The isolation of the current Iraqi government also played a role in the disaster. According to Patrick Cockburn of the Independent, the Iraqi government has virtually no support outside of the American-controlled Green Zone. That isolation led Maliki to believe that his U.S.-trained army would make short work of Muqtada’s militia.
Instead, the militia not only whipped them in Basra but also organized sympathy uprisings in every major city from Baghdad south, as well as rocketing and shelling the supposedly secure Green Zone. U.S. fighter-bombers, helicopters and Special Forces couldn’t cover up the refusal of the Iraqi Army to take on the disciplined and motivated Mahdi Army.
“The Iraqi Army doesn’t have the ability to do much of anything,” says Joost Hiltermann of the International Crisis Group. On the other hand, he says, Muqtada “remains undefeated and looks like the moderate.”
According to Ali al-Fadhily and Dahr Jamail of the Inter Press Service, the Iraqi Army simply disintegrated. A Baghdad police colonel told them that the “Iraqi Army and police forces, as well as the Dawa and Badr militias, suddenly disappeared from the streets, leaving their armored vehicles for the Mahdi militia to drive around in joyful convoys.”

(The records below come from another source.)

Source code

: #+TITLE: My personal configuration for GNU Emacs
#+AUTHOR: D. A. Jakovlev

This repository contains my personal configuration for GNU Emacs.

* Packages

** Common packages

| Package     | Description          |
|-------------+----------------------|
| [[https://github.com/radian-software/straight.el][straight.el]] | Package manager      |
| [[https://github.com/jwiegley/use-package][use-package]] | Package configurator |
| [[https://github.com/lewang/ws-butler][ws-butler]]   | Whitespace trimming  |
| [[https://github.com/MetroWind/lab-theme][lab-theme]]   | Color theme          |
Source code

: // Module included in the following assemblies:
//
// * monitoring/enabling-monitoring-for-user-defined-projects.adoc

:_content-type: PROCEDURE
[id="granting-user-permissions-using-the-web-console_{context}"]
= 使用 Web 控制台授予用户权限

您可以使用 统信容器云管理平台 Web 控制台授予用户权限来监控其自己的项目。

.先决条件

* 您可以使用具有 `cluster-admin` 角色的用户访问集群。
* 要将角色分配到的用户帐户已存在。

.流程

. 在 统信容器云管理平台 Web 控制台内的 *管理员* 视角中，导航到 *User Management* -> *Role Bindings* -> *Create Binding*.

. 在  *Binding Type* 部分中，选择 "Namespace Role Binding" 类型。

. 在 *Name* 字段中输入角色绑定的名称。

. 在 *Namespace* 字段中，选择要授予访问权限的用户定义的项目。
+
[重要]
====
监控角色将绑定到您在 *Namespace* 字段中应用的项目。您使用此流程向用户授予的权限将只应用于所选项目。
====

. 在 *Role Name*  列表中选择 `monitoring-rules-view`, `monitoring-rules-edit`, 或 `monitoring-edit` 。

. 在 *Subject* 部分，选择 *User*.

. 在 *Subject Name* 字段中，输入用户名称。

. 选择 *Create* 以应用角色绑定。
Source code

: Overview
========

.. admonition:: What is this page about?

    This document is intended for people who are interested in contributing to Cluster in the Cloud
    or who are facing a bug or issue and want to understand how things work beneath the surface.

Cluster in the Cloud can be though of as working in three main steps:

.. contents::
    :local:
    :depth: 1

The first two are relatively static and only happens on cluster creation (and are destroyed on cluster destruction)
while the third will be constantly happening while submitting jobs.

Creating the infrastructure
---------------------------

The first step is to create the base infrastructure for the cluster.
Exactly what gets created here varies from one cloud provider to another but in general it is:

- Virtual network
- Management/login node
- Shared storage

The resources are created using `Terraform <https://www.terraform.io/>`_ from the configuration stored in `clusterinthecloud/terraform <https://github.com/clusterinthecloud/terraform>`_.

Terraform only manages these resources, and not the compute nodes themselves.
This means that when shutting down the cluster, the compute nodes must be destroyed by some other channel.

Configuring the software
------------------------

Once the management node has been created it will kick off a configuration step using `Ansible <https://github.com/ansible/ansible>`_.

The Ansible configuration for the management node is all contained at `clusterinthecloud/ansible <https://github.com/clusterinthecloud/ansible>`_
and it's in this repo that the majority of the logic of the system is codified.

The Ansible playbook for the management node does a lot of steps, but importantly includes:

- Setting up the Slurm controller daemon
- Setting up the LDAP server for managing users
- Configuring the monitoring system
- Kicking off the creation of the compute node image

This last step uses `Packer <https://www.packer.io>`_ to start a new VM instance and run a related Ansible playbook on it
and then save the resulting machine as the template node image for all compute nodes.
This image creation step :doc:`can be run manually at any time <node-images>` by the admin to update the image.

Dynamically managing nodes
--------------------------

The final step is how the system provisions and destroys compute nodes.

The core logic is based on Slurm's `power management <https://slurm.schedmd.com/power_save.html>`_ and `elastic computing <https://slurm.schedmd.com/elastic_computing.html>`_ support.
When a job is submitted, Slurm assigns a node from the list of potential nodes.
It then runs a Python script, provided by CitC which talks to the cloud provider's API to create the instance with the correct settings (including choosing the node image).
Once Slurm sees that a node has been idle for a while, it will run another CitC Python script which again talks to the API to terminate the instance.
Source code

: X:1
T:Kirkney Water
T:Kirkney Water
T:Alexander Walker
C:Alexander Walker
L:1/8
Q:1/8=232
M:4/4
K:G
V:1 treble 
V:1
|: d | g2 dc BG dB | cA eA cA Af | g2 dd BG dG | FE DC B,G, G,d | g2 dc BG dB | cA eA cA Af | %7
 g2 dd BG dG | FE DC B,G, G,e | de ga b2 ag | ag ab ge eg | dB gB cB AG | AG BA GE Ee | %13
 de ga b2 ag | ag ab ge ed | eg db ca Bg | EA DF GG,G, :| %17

Maliki was humiliated by the Battle of Basra, but there was plenty of mortification to go around. The Bush White House, for instance, had to watch as Iranian Brigadier General Qassem Suleimani, commander of the Quds Force—an organization the Administration has designated a “terrorist group”—pulled its chestnuts out of the fire by negotiating a ceasefire between Maliki and Muqtada.
“This failure takes Iraq to point zero or worse,” Brigadier General Kathum Alwan told IPS.
“Worse” is likely where things are headed. Not only has the fragile ceasefire between the Shiite groups been breached, but also there is plenty of chaos waiting in the wings.
The Sunni “Awakening Councils” are still being frozen out of the army and the police, and many Sunnis have made it clear that they have no intention of allowing Iraq to be dismembered. A number of Sunni leaders have openly threatened civil war if they continue to be sidelined.
And in the north, Arabs and Kurds are at each other’s throats over control of the cities of Mosul and Kirkuk, while Turkey continues its cross-border attacks on Kurd- ish PKK separatists.
As Cockburn notes, any of these issues “could ignite in a moment, and almost certainly will.”